ABOUT THIS TASK
Please restate the entries below word for word, leaving out any pictures.

Records from a data collection

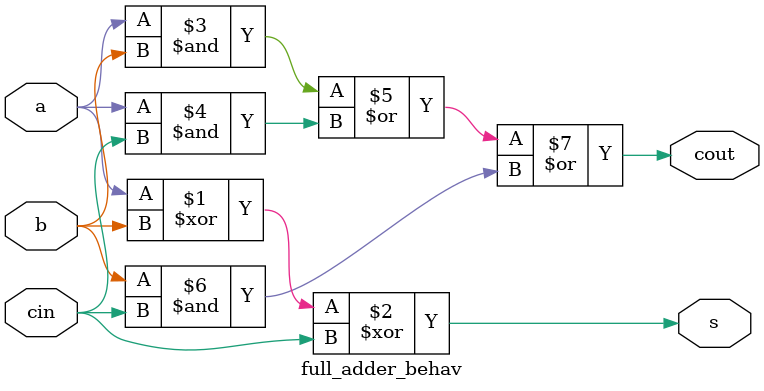
<source format=v>
`timescale 1ns / 1ps


module full_adder_behav(a, b, cin, s, cout);
    input a, b, cin;
    output s, cout;
    assign s = a ^ b ^ cin;
    assign cout = a&b | a&cin | b&cin;
endmodule

</source>
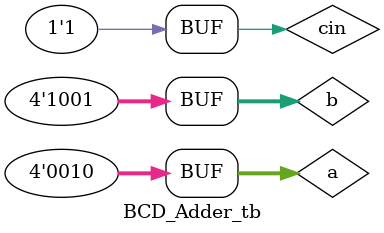
<source format=v>
module BCD_Adder(s,cout,a,b,cin);


input [3:0]a,b;
input cin;
output [3:0]s;
output cout;

reg cin2=1'b0;

wire [3:0]s1,b2;
wire and1,and2,carry1,carry2;

Four_bit_full_adder f1(s1,carry1,a,b,cin);

and(and1,s1[3],s1[2]);
and(and2,s1[3],s1[1]);

or(cout,carry1,and1,and2);

buf(b2[1],cout);
buf(b2[2],cout);
buf(b2[0],1'b0);
buf(b2[3],1'b0);

Four_bit_full_adder f2(s,carry2,b2,s1,cin2);
endmodule
module BCD_Adder_tb;
reg [3:0]a,b;
reg cin;
wire [3:0]s;
wire  cout;
BCD_Adder ba(s,cout,a,b,cin);
initial begin
a=4'b0100; b=4'b0010; cin=1'b0; #50;
a=4'b1000; b=4'b0001; cin=1'b0; #50;
a=4'b1000; b=4'b0100; cin=1'b0; #50;
a=4'b1010; b=4'b1001; cin=1'b0; #50;

a=4'b0100; b=4'b0010; cin=1'b1; #50;
a=4'b1000; b=4'b0001; cin=1'b1; #50;
a=4'b1000; b=4'b0100; cin=1'b1; #50;
a=4'b0010; b=4'b1001; cin=1'b1; #50;
end endmodule

</source>
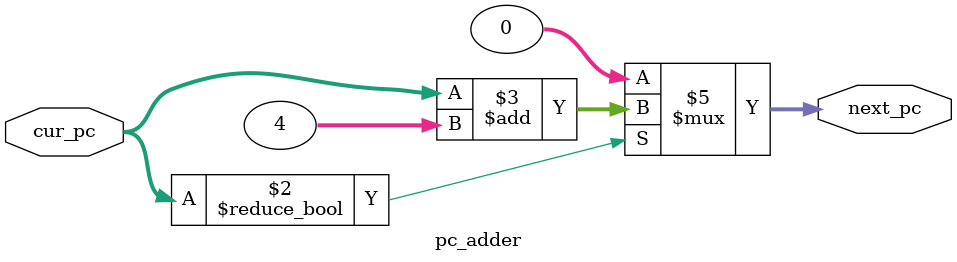
<source format=v>


`timescale 1ns/10ps

module pc_adder (
    cur_pc,
    next_pc
);


input [31:0] cur_pc;
output [31:0] next_pc;
reg [31:0] next_pc;






always @(cur_pc) begin: PC_ADDER_LOGIC
    if ((cur_pc != 0)) begin
        next_pc = (cur_pc + 4);
    end
    else begin
        next_pc = 0;
    end
end

endmodule

</source>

SOLVED PROBLEM
<source format=v>
`timescale 1ns / 1ps


module full_adder_behav(a, b, cin, s, cout);
    input a, b, cin;
    output s, cout;
    assign s = a ^ b ^ cin;
    assign cout = a&b | a&cin | b&cin;
endmodule

</source>
<source format=v>
module BCD_Adder(s,cout,a,b,cin);


input [3:0]a,b;
input cin;
output [3:0]s;
output cout;

reg cin2=1'b0;

wire [3:0]s1,b2;
wire and1,and2,carry1,carry2;

Four_bit_full_adder f1(s1,carry1,a,b,cin);

and(and1,s1[3],s1[2]);
and(and2,s1[3],s1[1]);

or(cout,carry1,and1,and2);

buf(b2[1],cout);
buf(b2[2],cout);
buf(b2[0],1'b0);
buf(b2[3],1'b0);

Four_bit_full_adder f2(s,carry2,b2,s1,cin2);
endmodule
module BCD_Adder_tb;
reg [3:0]a,b;
reg cin;
wire [3:0]s;
wire  cout;
BCD_Adder ba(s,cout,a,b,cin);
initial begin
a=4'b0100; b=4'b0010; cin=1'b0; #50;
a=4'b1000; b=4'b0001; cin=1'b0; #50;
a=4'b1000; b=4'b0100; cin=1'b0; #50;
a=4'b1010; b=4'b1001; cin=1'b0; #50;

a=4'b0100; b=4'b0010; cin=1'b1; #50;
a=4'b1000; b=4'b0001; cin=1'b1; #50;
a=4'b1000; b=4'b0100; cin=1'b1; #50;
a=4'b0010; b=4'b1001; cin=1'b1; #50;
end endmodule

</source>
<source format=v>


`timescale 1ns/10ps

module pc_adder (
    cur_pc,
    next_pc
);


input [31:0] cur_pc;
output [31:0] next_pc;
reg [31:0] next_pc;






always @(cur_pc) begin: PC_ADDER_LOGIC
    if ((cur_pc != 0)) begin
        next_pc = (cur_pc + 4);
    end
    else begin
        next_pc = 0;
    end
end

endmodule

</source>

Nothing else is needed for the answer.